In addition to his insights and his memorable poetry, Shakespeare is widely credited with inventing many words and phrases that can’t be found further back in the historical record. But perhaps he’s been given too much credit as an originator of words and phrases. Dr. David McInnis, a Shakespeare lecturer at the University of Melbourne, says some of this fallacy is due to the Oxford English Dictionary’s early editors being “biased” towards Shakespeare, ignoring previous uses of certain phrases. Examples of phrases originally attributed to the Bard that can be found earlier include wild-goose chase and it’s Greek to me, according to McInnis’s research.
“So, did Shakespeare really invent all those words? No, not really. He invented some; more usually he came up with the most memorable combinations or uses; and frequently we can find earlier uses that the Oxford English Dictionary simply hasn’t cited yet. Shakespeare’s talent lies in his insights into human nature, his ability to tell great tales, his creation of wonderful characters – not just in any ability he may or may not have to coin new words,” McInnis explains to the Guardian.

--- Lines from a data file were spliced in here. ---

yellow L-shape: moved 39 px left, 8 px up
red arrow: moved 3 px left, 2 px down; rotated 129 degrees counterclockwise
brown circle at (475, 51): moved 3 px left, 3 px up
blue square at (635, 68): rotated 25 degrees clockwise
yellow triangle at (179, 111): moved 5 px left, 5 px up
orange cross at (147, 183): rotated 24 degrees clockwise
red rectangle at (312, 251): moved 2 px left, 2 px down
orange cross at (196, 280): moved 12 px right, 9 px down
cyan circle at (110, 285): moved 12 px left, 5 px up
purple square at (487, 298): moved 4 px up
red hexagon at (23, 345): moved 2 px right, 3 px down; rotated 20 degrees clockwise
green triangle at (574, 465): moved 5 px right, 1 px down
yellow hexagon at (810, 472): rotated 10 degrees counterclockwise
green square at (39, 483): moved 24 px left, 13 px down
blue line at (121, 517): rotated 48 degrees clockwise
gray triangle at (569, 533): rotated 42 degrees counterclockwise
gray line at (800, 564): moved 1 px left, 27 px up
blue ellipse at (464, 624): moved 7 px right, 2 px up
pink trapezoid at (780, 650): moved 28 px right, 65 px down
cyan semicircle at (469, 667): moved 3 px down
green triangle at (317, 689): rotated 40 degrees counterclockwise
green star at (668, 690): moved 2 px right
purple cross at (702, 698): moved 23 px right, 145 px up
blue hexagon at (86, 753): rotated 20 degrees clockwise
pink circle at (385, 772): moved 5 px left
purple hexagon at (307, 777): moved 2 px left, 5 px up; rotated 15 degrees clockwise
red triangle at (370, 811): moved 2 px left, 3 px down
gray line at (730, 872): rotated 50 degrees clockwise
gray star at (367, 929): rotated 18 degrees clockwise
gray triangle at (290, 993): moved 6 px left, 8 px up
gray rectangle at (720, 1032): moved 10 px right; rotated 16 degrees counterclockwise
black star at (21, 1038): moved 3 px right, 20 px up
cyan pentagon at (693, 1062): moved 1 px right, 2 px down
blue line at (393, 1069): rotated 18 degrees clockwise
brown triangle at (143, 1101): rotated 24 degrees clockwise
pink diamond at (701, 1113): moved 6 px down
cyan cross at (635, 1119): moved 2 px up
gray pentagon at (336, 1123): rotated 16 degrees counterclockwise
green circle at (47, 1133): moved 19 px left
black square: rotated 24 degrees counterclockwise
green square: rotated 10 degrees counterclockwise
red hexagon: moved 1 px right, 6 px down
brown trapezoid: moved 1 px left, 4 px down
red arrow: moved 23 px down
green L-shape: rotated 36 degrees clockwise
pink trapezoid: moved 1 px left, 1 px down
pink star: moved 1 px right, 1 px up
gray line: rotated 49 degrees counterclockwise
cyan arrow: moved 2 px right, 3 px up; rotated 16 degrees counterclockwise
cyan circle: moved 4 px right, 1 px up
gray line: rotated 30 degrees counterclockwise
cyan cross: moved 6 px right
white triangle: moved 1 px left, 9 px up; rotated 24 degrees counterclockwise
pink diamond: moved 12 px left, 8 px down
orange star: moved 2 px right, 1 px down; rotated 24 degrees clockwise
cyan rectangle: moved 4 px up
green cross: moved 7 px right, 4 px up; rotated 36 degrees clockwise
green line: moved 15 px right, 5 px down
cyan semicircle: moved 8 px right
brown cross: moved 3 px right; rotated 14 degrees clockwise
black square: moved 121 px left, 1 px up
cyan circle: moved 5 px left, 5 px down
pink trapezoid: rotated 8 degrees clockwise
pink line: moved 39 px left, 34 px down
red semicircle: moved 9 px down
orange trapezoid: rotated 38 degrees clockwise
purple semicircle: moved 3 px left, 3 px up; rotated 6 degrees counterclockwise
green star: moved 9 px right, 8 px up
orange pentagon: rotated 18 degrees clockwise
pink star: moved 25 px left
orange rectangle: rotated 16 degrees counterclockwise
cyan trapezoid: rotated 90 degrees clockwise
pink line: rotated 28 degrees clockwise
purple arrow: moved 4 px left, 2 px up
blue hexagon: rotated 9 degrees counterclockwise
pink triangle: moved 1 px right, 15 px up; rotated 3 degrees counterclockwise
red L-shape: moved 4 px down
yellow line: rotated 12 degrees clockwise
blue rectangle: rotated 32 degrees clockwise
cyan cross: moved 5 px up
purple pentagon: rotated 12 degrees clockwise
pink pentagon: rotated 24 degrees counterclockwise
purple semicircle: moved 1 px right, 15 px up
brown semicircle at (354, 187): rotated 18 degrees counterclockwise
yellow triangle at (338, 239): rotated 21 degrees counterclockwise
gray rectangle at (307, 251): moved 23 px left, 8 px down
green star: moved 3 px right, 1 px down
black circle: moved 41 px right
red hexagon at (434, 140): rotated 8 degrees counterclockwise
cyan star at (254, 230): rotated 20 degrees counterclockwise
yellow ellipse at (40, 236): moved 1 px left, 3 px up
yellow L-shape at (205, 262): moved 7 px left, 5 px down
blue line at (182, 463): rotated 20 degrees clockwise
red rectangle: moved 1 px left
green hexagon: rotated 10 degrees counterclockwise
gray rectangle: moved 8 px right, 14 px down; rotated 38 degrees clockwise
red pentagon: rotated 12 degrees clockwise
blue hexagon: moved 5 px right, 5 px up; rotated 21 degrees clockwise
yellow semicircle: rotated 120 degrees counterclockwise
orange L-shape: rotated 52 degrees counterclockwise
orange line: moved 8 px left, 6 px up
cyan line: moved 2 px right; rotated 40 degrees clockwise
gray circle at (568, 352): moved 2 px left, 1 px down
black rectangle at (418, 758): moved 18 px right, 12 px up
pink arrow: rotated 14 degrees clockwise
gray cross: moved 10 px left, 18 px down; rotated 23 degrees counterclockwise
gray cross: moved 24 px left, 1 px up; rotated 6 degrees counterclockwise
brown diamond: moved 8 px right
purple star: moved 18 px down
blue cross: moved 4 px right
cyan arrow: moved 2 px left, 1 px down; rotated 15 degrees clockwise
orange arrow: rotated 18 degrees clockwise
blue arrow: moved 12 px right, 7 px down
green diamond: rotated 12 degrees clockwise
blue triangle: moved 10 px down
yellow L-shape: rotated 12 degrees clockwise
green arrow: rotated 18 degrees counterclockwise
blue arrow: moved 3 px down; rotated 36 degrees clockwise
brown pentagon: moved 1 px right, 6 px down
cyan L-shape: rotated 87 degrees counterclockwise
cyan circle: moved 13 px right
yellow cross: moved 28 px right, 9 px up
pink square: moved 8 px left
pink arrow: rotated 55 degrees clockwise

For his part, the OED’s spokesperson acknowledged much of this to be true, and announced its own work towards revising some of these attributions, essentially coming to the same conclusion:
These reveal a wealth of evidence unseen by the dictionary’s original editors (who from the outset accepted any kind of text, literary or not, as valid evidence)…As part of the process, we have uncovered earlier evidence for many words and phrases previously attributed to Shakespeare.
Don’t worry about Shakespeare’s legacy, though: he’s still the forefather of the entire canon in English.